(Stored data)

= = =

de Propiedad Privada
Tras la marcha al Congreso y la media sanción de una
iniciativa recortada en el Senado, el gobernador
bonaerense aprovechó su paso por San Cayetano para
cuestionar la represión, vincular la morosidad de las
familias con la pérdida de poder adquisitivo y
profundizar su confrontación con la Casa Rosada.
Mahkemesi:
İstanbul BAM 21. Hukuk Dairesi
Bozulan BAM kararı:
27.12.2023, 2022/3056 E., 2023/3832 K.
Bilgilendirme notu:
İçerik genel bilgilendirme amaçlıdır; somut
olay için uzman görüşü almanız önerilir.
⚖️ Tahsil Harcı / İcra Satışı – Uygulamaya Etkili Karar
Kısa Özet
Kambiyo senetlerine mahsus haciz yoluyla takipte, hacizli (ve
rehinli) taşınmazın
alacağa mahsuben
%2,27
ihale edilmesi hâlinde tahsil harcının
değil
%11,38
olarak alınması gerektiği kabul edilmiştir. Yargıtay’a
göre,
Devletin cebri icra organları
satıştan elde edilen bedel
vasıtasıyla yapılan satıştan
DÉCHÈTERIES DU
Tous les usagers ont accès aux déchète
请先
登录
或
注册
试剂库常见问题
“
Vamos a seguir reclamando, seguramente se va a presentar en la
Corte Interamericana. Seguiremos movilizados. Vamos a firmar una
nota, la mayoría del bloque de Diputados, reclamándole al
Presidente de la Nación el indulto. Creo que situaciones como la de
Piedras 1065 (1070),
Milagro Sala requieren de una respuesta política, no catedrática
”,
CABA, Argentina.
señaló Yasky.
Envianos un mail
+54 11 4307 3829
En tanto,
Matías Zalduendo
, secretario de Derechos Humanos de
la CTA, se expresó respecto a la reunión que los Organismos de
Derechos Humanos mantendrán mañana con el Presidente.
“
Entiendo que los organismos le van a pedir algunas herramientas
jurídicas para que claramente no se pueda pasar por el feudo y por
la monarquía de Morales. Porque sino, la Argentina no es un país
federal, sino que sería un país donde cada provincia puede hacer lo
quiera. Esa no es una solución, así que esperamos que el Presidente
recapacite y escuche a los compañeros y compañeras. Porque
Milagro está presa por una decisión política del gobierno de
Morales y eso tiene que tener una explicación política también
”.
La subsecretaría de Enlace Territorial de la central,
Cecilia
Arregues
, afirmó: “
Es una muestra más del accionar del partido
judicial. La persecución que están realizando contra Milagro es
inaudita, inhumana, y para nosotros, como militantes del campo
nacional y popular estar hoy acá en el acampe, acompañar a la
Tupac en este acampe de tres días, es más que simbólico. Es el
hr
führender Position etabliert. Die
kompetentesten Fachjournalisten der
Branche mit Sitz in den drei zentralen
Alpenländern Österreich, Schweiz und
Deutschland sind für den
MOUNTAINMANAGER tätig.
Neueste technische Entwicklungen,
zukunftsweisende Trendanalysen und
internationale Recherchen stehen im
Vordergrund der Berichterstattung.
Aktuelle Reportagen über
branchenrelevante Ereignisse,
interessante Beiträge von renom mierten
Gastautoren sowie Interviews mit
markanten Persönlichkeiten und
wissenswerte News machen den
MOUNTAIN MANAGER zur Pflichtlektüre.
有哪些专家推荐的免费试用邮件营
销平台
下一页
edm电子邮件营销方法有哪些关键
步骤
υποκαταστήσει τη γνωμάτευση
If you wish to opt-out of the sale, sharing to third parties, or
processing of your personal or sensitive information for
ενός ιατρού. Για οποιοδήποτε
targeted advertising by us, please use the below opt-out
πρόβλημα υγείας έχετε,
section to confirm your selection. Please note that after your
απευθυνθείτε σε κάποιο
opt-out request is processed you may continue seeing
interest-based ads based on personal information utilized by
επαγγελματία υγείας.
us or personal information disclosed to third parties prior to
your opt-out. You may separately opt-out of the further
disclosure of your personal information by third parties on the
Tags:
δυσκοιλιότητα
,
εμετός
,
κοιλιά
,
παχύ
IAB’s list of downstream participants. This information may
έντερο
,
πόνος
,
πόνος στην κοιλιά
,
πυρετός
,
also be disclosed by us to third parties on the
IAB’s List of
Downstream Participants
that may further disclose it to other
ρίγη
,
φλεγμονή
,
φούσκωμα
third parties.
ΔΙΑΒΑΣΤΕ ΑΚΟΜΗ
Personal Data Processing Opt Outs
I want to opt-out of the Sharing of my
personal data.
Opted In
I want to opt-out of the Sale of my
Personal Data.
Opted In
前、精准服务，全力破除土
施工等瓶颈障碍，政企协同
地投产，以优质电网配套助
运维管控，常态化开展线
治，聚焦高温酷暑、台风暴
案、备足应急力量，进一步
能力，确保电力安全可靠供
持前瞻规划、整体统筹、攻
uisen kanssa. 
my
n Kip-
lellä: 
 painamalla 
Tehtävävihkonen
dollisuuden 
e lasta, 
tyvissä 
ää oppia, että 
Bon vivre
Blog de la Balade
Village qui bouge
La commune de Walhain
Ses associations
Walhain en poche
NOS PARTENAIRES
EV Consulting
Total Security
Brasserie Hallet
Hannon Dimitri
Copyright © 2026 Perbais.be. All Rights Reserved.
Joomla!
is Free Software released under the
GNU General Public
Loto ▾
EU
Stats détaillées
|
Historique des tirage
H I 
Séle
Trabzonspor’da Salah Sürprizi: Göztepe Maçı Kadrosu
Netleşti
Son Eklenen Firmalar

= = =

### Task statement
In the data above, find each line where the string "satıştan" appears, then copy it.

### Exercise result
satıştan elde edilen bedel
vasıtasıyla yapılan satıştan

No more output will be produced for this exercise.